Co-simulation and energy management of photovoltaic-rich residential communities for improved distribution voltage support with flexible loads

Abstract

One of the major obstacles for deeper solar photovoltaic (PV) utilization is associated with its adverse impact on distribution voltage regulation. This paper presents a co-simulation platform for PV-rich residential communities to facilitate development and analysis of new voltage regulation strategies leveraging the flexible residential loads. The platform achieves co-simulation of high-fidelity EnergyPlus models for residential dwellings, a solar PV model and a power flow model for distribution networks to accommodate holistic assessments of different voltage control approaches. Community-level control strategies are proposed to coordinate the operations of air conditioners and hot water heaters across different households to provide proactive voltage support against volatile solar generation. The control strategies were evaluated with five simulation test cases of a community with 100 residential dwellings, under different control settings and distribution infrastructure.
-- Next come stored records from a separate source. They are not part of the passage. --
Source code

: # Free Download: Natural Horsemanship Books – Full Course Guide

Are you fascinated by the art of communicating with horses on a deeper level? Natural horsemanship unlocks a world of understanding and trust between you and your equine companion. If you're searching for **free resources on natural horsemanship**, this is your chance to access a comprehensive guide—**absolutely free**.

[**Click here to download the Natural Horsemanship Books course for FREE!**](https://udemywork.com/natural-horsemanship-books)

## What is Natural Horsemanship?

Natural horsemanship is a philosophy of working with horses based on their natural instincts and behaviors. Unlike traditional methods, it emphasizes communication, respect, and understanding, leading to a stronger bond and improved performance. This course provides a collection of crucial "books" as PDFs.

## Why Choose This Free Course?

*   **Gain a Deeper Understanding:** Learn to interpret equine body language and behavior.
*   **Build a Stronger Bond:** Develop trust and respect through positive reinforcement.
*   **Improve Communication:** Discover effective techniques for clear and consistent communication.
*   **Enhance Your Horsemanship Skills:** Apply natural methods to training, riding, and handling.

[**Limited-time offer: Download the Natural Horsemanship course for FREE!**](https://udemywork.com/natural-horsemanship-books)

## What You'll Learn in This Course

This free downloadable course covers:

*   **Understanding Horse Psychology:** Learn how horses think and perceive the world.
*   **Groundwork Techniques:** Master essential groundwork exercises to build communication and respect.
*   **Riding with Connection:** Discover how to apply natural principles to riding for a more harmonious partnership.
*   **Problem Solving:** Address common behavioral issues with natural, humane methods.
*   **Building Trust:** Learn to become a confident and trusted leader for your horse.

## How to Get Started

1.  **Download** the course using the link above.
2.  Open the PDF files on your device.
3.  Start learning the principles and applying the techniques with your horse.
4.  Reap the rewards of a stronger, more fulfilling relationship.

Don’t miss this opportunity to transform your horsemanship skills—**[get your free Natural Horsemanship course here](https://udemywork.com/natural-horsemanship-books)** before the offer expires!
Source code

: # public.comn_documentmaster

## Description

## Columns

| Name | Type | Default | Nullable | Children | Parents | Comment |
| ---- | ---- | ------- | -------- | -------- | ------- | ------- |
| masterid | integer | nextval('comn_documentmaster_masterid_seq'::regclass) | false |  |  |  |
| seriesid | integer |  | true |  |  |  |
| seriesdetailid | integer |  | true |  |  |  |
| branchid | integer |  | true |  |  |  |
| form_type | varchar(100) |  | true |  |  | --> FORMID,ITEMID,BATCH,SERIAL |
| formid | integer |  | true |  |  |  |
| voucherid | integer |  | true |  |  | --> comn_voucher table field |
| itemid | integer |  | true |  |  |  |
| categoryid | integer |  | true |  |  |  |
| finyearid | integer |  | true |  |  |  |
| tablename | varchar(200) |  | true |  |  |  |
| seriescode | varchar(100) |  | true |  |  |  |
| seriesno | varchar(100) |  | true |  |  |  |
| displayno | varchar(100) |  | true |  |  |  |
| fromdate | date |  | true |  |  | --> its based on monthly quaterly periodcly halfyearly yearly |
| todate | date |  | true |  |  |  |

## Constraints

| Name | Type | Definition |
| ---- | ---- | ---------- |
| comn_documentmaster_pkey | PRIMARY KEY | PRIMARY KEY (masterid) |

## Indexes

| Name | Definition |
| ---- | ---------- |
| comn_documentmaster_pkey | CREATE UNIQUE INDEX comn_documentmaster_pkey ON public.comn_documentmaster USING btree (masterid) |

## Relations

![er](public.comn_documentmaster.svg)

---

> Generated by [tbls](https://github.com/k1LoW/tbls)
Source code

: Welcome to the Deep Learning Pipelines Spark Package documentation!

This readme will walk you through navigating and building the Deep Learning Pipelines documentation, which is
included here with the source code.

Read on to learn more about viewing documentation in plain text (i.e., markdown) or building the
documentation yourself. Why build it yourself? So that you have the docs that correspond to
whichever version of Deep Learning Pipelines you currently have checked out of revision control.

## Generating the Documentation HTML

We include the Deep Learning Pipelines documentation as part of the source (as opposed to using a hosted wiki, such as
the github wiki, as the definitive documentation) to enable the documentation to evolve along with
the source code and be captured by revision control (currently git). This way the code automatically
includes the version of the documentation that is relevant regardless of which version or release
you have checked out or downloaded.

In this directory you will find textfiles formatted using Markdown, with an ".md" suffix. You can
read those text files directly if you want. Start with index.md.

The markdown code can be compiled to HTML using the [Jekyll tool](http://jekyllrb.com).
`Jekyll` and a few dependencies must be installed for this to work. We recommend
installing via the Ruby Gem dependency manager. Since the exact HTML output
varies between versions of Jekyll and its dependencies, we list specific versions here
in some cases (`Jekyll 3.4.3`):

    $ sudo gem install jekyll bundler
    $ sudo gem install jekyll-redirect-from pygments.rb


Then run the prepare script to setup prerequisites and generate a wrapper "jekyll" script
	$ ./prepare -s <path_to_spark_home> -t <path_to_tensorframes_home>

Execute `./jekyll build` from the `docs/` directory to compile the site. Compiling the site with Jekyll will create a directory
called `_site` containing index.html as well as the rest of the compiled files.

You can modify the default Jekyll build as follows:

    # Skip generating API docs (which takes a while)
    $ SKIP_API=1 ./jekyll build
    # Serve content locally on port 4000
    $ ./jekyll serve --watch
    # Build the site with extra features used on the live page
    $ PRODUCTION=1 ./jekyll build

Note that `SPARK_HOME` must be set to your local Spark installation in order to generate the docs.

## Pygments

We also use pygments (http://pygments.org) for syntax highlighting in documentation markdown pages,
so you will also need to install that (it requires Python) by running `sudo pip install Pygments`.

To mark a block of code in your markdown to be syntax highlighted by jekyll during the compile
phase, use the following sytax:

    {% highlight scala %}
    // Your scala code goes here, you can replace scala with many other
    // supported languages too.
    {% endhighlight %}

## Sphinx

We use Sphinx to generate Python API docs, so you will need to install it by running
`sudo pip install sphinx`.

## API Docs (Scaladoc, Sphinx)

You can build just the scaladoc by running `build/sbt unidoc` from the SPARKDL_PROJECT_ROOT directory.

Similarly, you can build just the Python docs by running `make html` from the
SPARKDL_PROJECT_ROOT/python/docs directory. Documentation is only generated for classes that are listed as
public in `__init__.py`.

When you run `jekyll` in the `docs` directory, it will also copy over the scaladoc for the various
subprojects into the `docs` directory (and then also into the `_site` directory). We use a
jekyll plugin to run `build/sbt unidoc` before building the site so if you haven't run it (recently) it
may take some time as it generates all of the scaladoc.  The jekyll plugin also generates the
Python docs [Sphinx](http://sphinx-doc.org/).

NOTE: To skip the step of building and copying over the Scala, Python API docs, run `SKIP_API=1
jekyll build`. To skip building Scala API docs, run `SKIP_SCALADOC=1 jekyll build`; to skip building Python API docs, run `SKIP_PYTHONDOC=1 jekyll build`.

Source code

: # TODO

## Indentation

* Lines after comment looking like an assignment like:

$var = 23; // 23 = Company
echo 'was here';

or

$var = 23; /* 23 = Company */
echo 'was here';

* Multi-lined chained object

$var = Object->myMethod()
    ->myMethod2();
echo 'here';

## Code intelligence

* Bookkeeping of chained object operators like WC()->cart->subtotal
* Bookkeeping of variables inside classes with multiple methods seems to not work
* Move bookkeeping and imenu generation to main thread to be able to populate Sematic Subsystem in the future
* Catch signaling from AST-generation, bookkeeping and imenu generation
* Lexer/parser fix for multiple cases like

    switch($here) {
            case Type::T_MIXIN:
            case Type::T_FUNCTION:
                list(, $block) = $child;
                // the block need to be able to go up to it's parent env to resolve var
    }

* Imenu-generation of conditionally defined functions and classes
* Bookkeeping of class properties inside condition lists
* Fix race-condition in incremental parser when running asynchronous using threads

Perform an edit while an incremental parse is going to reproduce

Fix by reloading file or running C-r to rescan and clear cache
Simulation test results have shown that the voltage regulation strategies using flexible building loads could help reduce operations of step voltage regulators, from 15 tap changes per day to 4. For distribution grids without voltage regulation devices, flexibility of building loads can be leveraged to maintain feeder voltage within limits set forth by ANSI standards, and voltage excursions can be almost fully eliminated through relaxation of thermostat setpoints.